Il se sent complètement identifié au 6 000 mineurs non accompagnés Quoi en attente aux îles Canaries son transfert dans la Péninsule. Et il s’indigne de la lutte acharnée entre les partis pour rejeter les mineurs. « Ils veulent juste une opportunité, améliorer leur vie. Qui croit qu'un enfant traverse l'Afrique pour voler ? Qui peut croire que 400 enfants déstabilisent ? Il faut être plus humain… »

Un changement : aide à l'origine

Ousman estime que « le politiques d'immigration de la Union européenne ils sont inexistant et que nous devons travailler depuis l'origine car lorsque les migrants arrivent à la mer, la bataille est perdue. » Pour cette raison, leur association NASCO Feeding Mines a créé 58 écoles d'informatique au Ghana dans lesquelles étudient 6 mille enfants « afin qu'ils aient opportunités dans votre pays et éviter qu'ils ne tombent dans le piège des mafias… « Quand les migrants arrivent à la mer, la bataille est perdue. »

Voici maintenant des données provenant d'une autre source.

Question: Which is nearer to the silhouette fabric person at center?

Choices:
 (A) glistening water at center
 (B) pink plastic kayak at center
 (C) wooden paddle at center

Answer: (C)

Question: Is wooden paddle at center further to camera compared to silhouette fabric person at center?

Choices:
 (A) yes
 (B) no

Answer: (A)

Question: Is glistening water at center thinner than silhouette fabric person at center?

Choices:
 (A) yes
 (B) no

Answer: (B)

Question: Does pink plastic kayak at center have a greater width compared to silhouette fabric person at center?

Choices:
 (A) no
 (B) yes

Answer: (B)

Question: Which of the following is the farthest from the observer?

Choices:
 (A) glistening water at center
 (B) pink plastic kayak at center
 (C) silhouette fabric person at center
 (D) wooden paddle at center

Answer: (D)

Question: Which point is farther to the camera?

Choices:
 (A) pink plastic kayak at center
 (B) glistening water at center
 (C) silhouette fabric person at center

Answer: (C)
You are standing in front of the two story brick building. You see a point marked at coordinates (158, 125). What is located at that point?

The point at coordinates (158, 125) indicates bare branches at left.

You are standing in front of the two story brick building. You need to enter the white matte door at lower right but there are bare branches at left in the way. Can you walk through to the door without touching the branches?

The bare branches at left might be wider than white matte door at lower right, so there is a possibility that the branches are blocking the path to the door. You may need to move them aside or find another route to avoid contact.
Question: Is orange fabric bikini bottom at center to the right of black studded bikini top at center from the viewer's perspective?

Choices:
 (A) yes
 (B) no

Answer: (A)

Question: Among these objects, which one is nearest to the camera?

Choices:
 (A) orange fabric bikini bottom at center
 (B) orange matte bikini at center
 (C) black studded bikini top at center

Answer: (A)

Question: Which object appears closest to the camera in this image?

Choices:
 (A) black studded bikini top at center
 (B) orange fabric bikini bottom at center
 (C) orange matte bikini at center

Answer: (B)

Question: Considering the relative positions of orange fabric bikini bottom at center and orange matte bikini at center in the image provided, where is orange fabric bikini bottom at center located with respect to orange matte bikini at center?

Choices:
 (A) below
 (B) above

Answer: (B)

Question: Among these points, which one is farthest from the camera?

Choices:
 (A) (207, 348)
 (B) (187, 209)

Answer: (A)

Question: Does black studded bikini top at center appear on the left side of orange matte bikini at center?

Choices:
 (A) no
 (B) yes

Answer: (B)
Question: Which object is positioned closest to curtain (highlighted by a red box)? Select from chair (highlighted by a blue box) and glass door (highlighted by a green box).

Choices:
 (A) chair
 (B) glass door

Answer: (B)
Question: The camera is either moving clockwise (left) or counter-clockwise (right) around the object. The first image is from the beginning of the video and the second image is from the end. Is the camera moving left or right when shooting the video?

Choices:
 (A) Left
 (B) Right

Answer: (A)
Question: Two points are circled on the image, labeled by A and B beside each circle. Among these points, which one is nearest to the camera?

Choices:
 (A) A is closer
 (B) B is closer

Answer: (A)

En 2019, il crée également NASCO Tech, pour donner possibilités d'emploi à ces étudiants déjà diplômés. Elle compte actuellement 25 programmeurs travaillant à distance pour 4 entreprises européennes.

Ousman a fait de son voyage un moteur de changement social. Il a raconté son histoire devant la séance plénière des Nations Unies, donne des conférences dans des entreprises et a écrit deux livres (« Voyage au Pays des Blancs » et « Du Pays des Blancs ») et en 2021 c'était Prix ​​Princesse de Gérone.

Ce mardi, il a assisté à la cérémonie de remise des prix et savez-vous avec qui il a regardé le match contre l'Espagne et a célébré le but de Yamal ? Avec les rois. Lui, qui faisait partie des mineurs étrangers non accompagnés des îles Canaries. On va gagner? Bien sûr, souriez joyeusement. C'est la parole du fils d'un chaman.